Brandstoffilter vervangen
Vervang het brandstoffilter (Fig. 50) tussen de brandstof-
tank en de brandstofpomp om de 400 bedrijfsuren of
jaarlijks, waarbij de kortste periode moet worden
aangehouden.
1. Klem beide brandstofslangen die zijn aangesloten op
het brandstoffilter, op zodanige wijze samen dat de
brandstof niet kan weglekken als de slangen worden
verwijderd.
2. Haal de slangklemmen op beide uiteinden van het filter
los en trek de brandstofslangen van het filter af.
1
Figuur 50
1. Brandstoffilter
3. Schuif de slangklemmen op de uiteinden van de
brandstofslangen.
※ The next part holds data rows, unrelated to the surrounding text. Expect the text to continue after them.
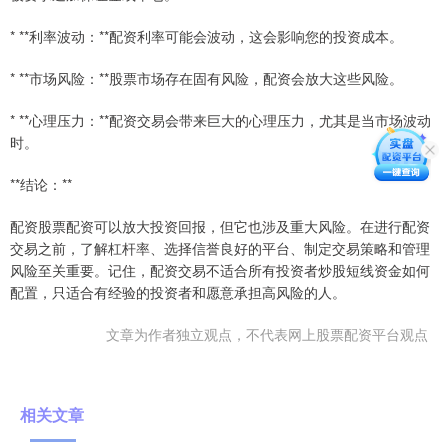
* **利率波动：**配资利率可能会波动，这会影响您的投资成本。
* **市场风险：**股票市场存在固有风险，配资会放大这些风险。
* **心理压力：**配资交易会带来巨大的心理压力，尤其是当市场波动
时。
**结论：**
配资股票配资可以放大投资回报，但它也涉及重大风险。在进行配资
交易之前，了解杠杆率、选择信誉良好的平台、制定交易策略和管理
风险至关重要。记住，配资交易不适合所有投资者炒股短线资金如何
配置，只适合有经验的投资者和愿意承担高风险的人。
文章为作者独立观点，不代表网上股票配资平台观点
相关文章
Druk de brandstofslangen op het
brandstoffilter en zet deze vast met de slangklemmen.
Let erop dat de pijl op de zijkant van het filter in de
richting van de injectiepomp wijst.
Injectors ontluchten
1. Draai de leidingconnector naar spuitmond nr. 1 en de
houder op de injectiepomp los (Fig. 51).
Figuur 51
1. Spuitmond nr. 1
2. Zet de gashendel op Snel.
3. Draai het contactsleuteltje op Start en bekijk hoe de
brandstof om de connector stroomt. Draai het sleuteltje
op Uit wanneer u een ononderbroken straal ziet.
4. Draai de leidingconnector goed vast.
5. Herhaal deze procedure bij de overige spuitmonden.